:: Dataset excerpts ::
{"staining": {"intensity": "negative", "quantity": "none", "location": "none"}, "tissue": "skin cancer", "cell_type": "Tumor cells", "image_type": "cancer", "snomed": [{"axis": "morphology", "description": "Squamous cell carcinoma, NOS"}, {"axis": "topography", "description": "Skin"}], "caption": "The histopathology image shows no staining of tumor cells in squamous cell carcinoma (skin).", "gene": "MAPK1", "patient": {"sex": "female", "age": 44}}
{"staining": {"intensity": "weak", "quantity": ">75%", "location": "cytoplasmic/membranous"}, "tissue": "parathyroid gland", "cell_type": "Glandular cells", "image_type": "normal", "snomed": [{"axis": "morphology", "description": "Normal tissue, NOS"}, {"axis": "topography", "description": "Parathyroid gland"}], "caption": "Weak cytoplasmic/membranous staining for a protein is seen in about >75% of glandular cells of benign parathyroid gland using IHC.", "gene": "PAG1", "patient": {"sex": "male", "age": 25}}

---

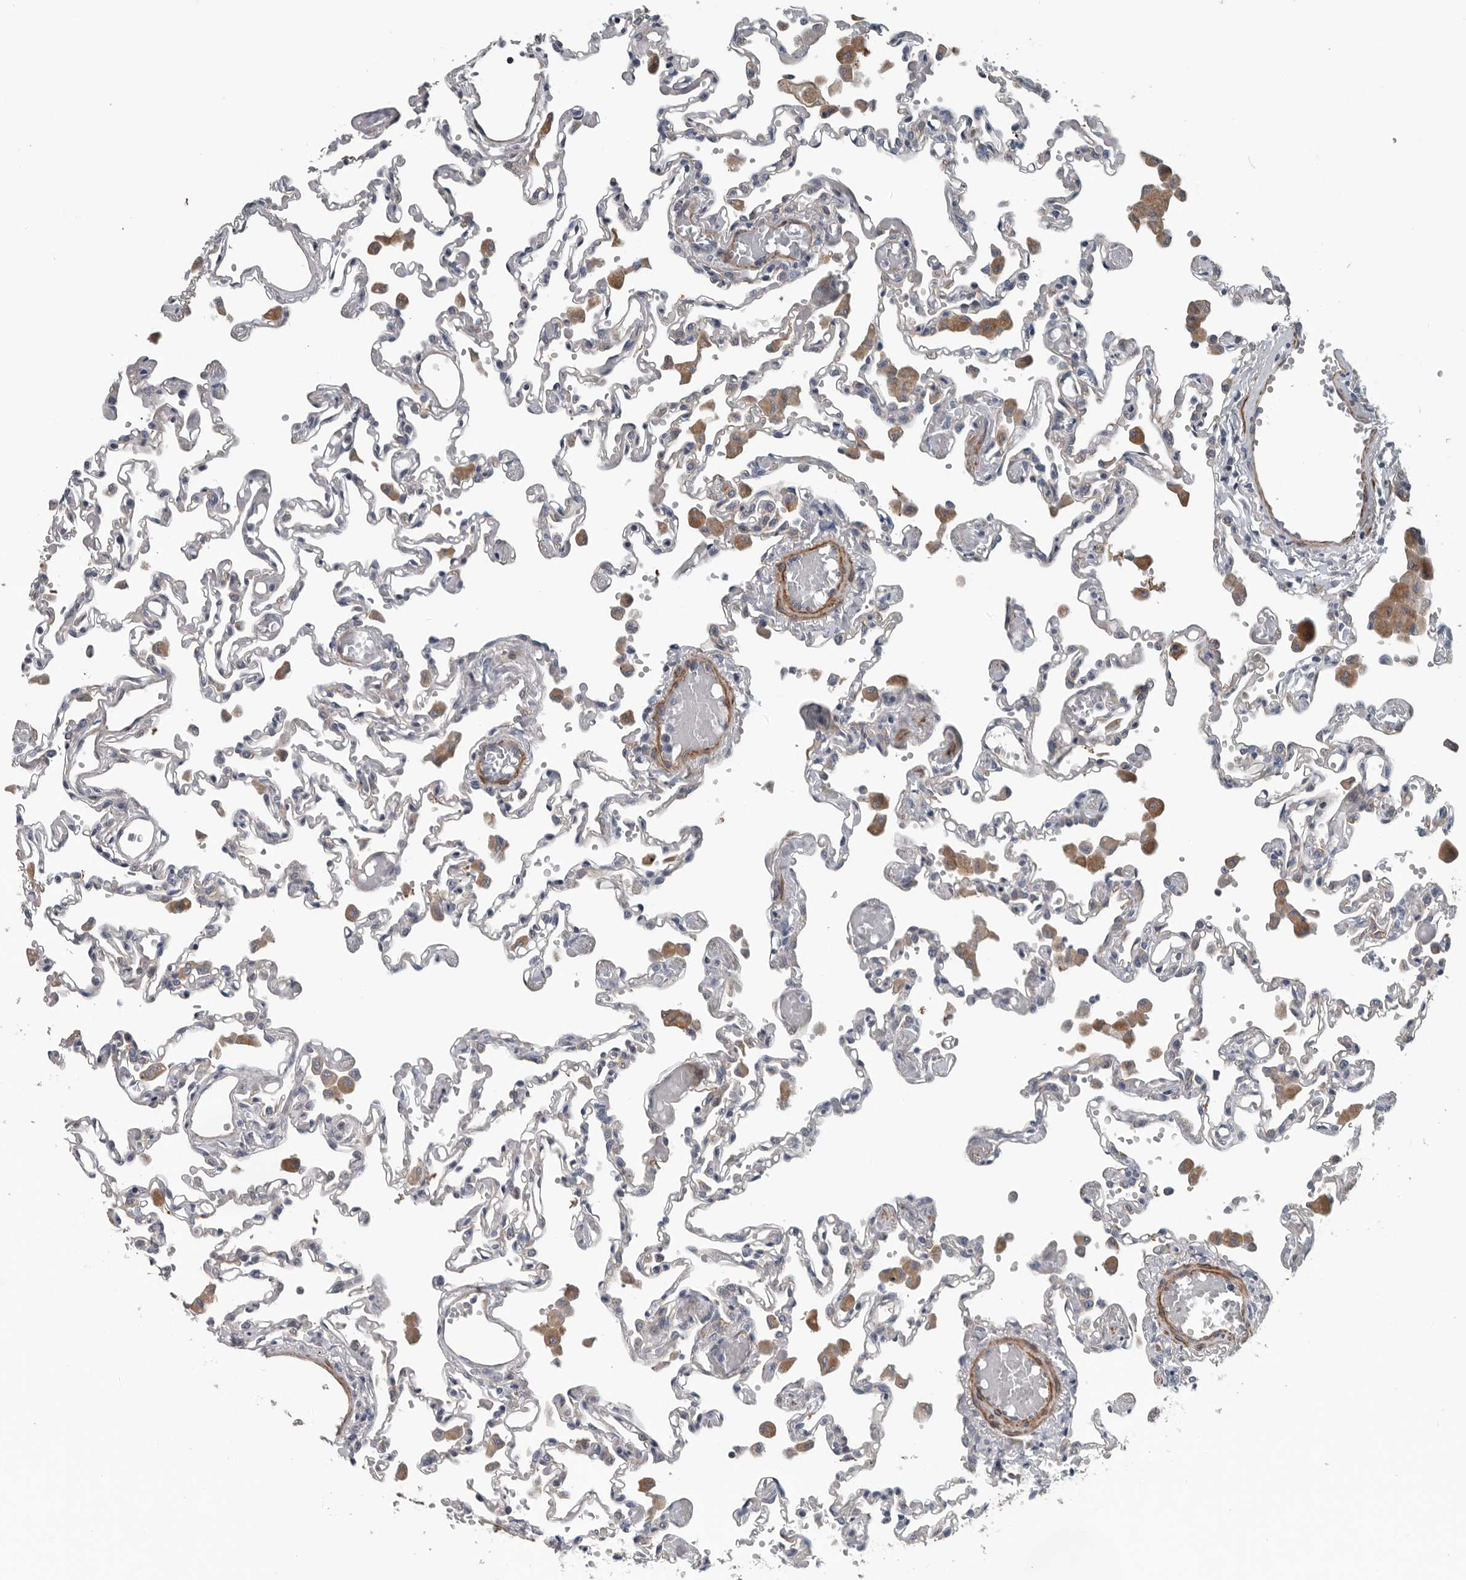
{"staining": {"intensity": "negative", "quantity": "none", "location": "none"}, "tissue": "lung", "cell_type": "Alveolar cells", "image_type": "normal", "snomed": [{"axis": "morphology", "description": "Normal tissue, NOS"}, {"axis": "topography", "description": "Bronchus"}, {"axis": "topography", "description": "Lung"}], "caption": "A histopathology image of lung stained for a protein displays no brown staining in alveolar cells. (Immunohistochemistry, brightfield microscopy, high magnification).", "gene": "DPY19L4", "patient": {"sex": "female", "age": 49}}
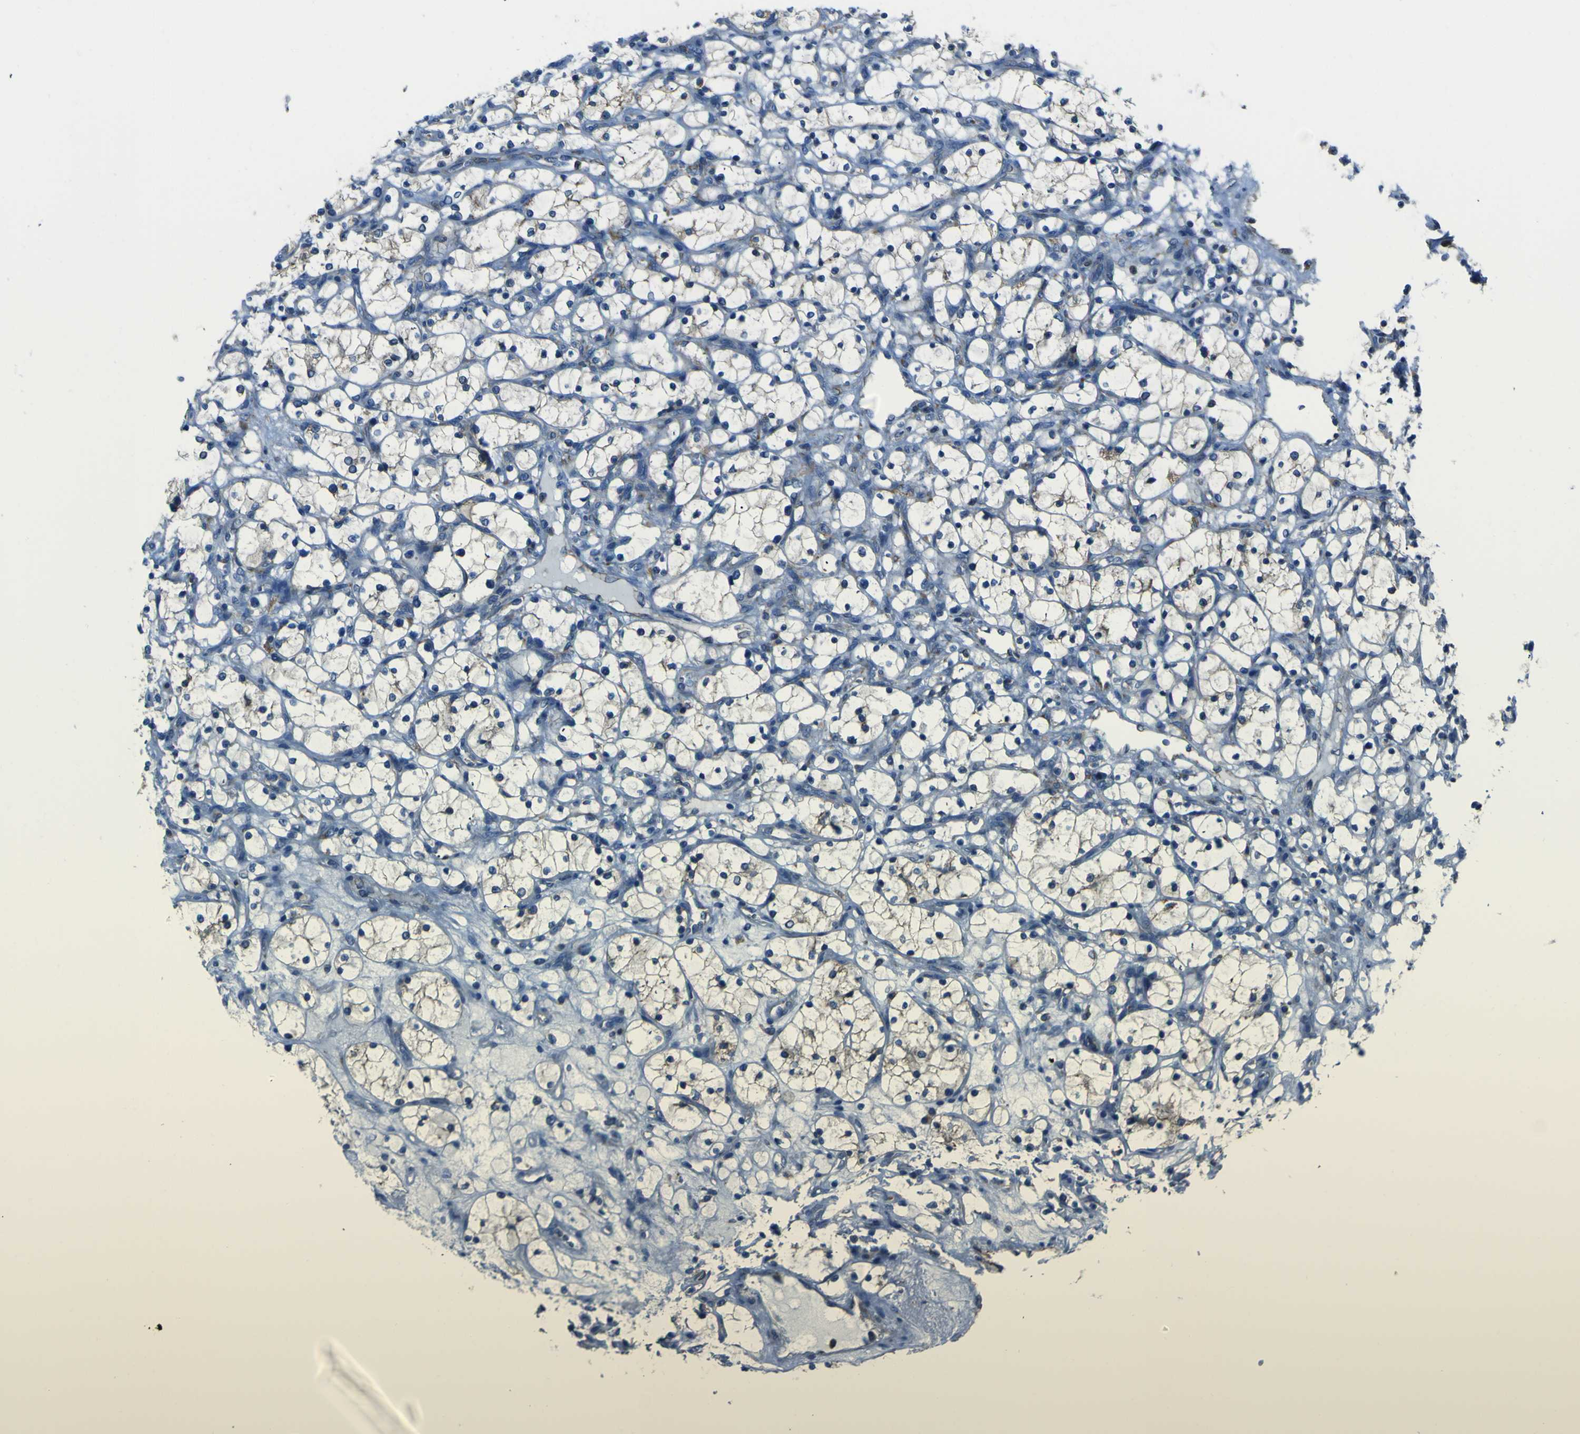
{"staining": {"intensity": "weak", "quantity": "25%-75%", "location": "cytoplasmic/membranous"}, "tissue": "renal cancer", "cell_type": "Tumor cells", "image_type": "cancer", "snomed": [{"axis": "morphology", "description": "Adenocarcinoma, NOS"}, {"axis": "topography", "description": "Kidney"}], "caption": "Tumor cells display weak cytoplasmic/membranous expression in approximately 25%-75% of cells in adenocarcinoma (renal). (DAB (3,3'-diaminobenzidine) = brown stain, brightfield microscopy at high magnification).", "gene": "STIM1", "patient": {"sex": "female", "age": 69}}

:: Description of the task ::
A single figure answers this: how many lines of the material hold "cancer".

:: Result below ::
2